Mr. Gahr commented: "Given his political sensibility, who could possibly be surprised that Redlener can't send little Elian back to the worker's paradise fast enough?"

Mr. Sincerity

"So the man who promised never to lie to us has admitted to lying. John McCain's confession in South Carolina [Wednesday] that he really believes the Confederate [battle] flag should come down shows that he can still be a thorn in the side of George W. Bush, this time by reopening at the national level a debate that unites Democrats and divides Republicans," John J. Miller and Ramesh Ponnuru write at the Internet site of National Review (www.nationalreview.com).

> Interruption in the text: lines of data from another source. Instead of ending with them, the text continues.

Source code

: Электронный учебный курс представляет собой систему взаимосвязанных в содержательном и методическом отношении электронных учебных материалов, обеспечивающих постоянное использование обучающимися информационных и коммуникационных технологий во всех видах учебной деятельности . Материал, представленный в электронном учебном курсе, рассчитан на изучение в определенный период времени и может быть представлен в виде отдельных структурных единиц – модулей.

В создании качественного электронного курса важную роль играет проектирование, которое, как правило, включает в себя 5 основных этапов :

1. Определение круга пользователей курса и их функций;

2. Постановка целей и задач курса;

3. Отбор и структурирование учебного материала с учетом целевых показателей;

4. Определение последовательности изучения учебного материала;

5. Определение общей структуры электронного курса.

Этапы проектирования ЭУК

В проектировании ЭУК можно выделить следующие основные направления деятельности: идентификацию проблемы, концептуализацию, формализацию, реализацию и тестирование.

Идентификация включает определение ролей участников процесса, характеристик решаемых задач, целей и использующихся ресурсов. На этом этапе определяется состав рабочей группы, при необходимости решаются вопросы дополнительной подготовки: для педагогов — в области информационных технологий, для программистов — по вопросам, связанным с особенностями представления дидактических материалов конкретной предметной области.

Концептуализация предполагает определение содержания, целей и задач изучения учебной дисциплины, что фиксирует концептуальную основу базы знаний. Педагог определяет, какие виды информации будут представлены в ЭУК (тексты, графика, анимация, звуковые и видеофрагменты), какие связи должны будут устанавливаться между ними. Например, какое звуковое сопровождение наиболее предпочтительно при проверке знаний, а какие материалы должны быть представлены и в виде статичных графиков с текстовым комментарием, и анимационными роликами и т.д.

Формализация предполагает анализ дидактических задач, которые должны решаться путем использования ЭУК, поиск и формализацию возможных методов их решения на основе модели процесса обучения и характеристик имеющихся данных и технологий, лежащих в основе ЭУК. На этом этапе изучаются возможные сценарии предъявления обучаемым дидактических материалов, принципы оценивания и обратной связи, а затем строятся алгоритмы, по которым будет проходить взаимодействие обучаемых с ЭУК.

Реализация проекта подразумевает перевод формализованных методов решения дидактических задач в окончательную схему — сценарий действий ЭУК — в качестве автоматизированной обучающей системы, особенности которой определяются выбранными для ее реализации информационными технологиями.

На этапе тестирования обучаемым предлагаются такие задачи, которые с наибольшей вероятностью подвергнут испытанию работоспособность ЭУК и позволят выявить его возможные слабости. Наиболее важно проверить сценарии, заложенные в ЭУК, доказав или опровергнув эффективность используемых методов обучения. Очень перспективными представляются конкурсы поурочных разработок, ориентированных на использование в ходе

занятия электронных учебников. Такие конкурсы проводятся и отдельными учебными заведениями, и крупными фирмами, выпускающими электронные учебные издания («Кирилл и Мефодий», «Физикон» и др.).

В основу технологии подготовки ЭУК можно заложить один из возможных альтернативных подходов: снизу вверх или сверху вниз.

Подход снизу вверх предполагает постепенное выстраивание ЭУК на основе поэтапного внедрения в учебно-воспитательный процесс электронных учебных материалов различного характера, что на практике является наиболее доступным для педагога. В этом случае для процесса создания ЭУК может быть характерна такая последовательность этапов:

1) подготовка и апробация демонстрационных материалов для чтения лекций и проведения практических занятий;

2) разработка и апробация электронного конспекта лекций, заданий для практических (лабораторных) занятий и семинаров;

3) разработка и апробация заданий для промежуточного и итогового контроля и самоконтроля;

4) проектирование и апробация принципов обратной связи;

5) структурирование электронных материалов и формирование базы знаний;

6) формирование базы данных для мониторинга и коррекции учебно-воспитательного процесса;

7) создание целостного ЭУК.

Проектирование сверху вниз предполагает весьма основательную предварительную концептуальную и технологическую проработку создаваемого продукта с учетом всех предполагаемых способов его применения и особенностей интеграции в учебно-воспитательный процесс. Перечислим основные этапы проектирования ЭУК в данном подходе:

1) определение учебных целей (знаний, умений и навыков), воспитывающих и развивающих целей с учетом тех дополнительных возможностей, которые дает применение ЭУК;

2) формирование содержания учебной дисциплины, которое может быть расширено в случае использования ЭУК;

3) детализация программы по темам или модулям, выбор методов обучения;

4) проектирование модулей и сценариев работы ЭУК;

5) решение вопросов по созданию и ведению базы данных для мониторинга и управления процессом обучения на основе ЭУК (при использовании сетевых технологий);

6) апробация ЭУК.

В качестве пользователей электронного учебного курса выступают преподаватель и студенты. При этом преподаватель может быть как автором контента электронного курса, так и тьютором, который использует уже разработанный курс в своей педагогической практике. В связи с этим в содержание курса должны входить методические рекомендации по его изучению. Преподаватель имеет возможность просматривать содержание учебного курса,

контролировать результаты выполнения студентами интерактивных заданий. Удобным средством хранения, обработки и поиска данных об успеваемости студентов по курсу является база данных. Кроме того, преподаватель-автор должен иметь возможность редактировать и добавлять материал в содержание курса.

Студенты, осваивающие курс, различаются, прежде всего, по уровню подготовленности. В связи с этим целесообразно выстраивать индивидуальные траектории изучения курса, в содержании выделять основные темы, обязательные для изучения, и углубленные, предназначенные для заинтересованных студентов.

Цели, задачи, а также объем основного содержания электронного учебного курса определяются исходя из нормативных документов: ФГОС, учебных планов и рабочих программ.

"During the primaries, both men said that South Carolinians should decide for themselves what to do with the flag. Now McCain says sincerity didn't have a seat on the Straight-Talk Express: 'I feared that if I answered honestly, I could not win the South Carolina primary. So I chose to compromise my principles. I broke my promise to always tell the truth.'

"This new move is equally self-serving. McCain's main constituency, the media, believes the flag ought to come down. Now that McCain is beyond the reach of South Carolina Republicans, he's decided to do the thing that will have his biggest fans in the press rave about his integrity and moral superiority. If only Bush would be honest now, too, they'll complain, we can finally evict this awful symbol of racism from public life. How long before Al Gore inserts a new line in his stump speech, demanding that Bush join the Gore-McCain crusade?"

No better than Bill

South Carolina state Sen. Jake Knotts was one of Sen. John McCain's supporters during that state's Republican presidential primary. No more.

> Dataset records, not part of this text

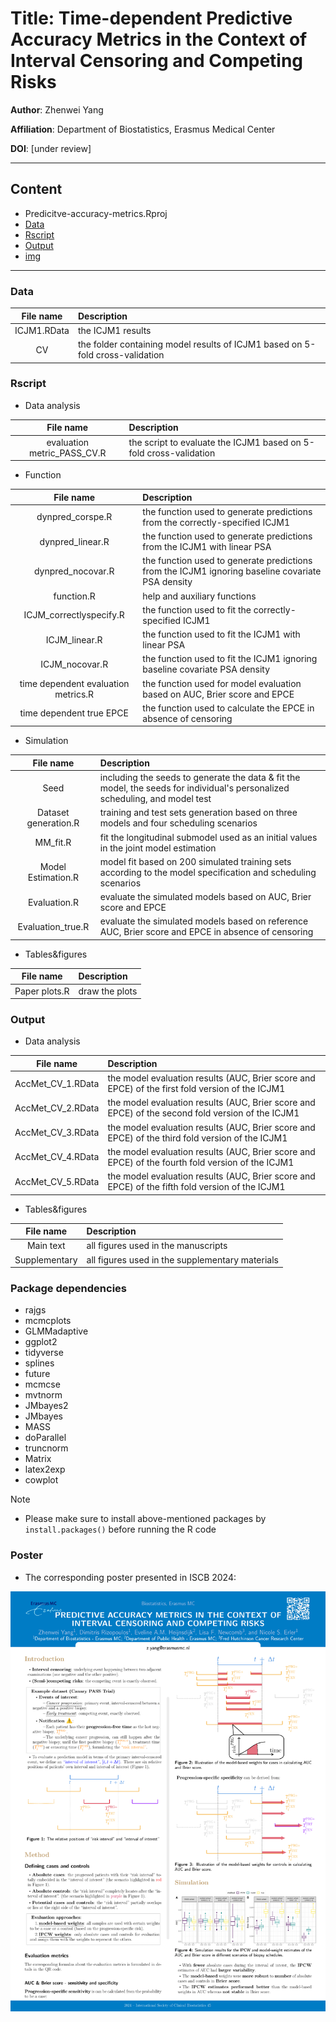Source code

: # Title: Time-dependent Predictive Accuracy Metrics in the Context of Interval Censoring and Competing Risks

**Author**: Zhenwei Yang 

**Affiliation**: Department of Biostatistics, Erasmus Medical Center

**DOI**: [under review]

****

## Content

* Predicitve-accuracy-metrics.Rproj
* [Data](#Example_ICJM1)
* [Rscript](#Rscript)
* [Output](#Output)
* [img](#poster)

****

### Data

|File name| Description|
|:----------:|:--------------|
|ICJM1.RData | the ICJM1 results|
|CV | the folder containing model results of ICJM1 based on 5-fold cross-validation|

### Rscript

* Data analysis

|File name| Description|
|:----------:|:--------------|
|evaluation metric_PASS_CV.R| the script to evaluate the ICJM1 based on 5-fold cross-validation|

* Function

|File name| Description|
|:----------:|:--------------|
|dynpred_corspe.R | the function used to generate predictions from the correctly-specified ICJM1|
|dynpred_linear.R | the function used to generate predictions from the ICJM1 with linear PSA|
|dynpred_nocovar.R | the function used to generate predictions from the ICJM1 ignoring baseline covariate PSA density|
|function.R | help and auxiliary functions|
|ICJM_correctlyspecify.R | the function used to fit the correctly-specified ICJM1|
|ICJM_linear.R | the function used to fit the ICJM1 with linear PSA|
|ICJM_nocovar.R | the function used to fit the ICJM1 ignoring baseline covariate PSA density|
|time dependent evaluation metrics.R | the function used for model evaluation based on AUC, Brier score and EPCE|
|time dependent true EPCE | the function used to calculate the EPCE in absence of censoring|

* Simulation

|File name| Description|
|:----------:|:--------------|
|Seed | including the seeds to generate the data & fit the model, the seeds for individual's personalized scheduling, and model test|
|Dataset generation.R | training and test sets generation based on three models and four scheduling scenarios|
|MM_fit.R | fit the longitudinal submodel used as an initial values in the joint model estimation|
|Model Estimation.R | model fit based on 200 simulated training sets according to the model specification and scheduling scenarios|
|Evaluation.R | evaluate the simulated models based on AUC, Brier score and EPCE|
|Evaluation_true.R | evaluate the simulated models based on reference AUC, Brier score and EPCE in absence of censoring|


* Tables&figures

|File name| Description|
|:----------:|:--------------|
|Paper plots.R | draw the plots|


### Output

* Data analysis

|File name| Description|
|:----------:|:--------------|
|AccMet_CV_1.RData | the model evaluation results (AUC, Brier score and EPCE) of the first fold version of the ICJM1 |
|AccMet_CV_2.RData | the model evaluation results (AUC, Brier score and EPCE) of the second fold version of the ICJM1 |
|AccMet_CV_3.RData | the model evaluation results (AUC, Brier score and EPCE) of the third fold version of the ICJM1 |
|AccMet_CV_4.RData | the model evaluation results (AUC, Brier score and EPCE) of the fourth fold version of the ICJM1 |
|AccMet_CV_5.RData | the model evaluation results (AUC, Brier score and EPCE) of the fifth fold version of the ICJM1 |

* Tables&figures


|File name| Description|
|:----------:|:--------------|
|Main text | all figures used in the manuscripts|
|Supplementary| all figures used in the supplementary materials|

### Package dependencies

- rajgs
- mcmcplots
- GLMMadaptive
- ggplot2
- tidyverse
- splines
- future
- mcmcse
- mvtnorm
- JMbayes2
- JMbayes
- MASS
- doParallel
- truncnorm
- Matrix
- latex2exp
- cowplot

> [!Note]
> - Please make sure to install above-mentioned packages by `install.packages()` before running the R code

### Poster

- The corresponding poster presented in ISCB 2024:

![](https://github.com/ZhenweiYang96/Predicitve-accuracy-metrics/blob/main/img/2024_ISCB_Poster.png)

Mr. McCain's announcement Wednesday that he supports the efforts of the National Association for the Advancement of Colored People to take the Confederate battle flag off the South Carolina Statehouse, peeved Mr. Knotts and others. During the South Carolina primary, Mr. McCain said the decision on the flag was up to the state's voters.

"If he would lie on the campaign trail, he is no better than Bill Clinton," said Mr. Knotts, a flag supporter. "I feel he should not come to South Carolina and inject his opinions."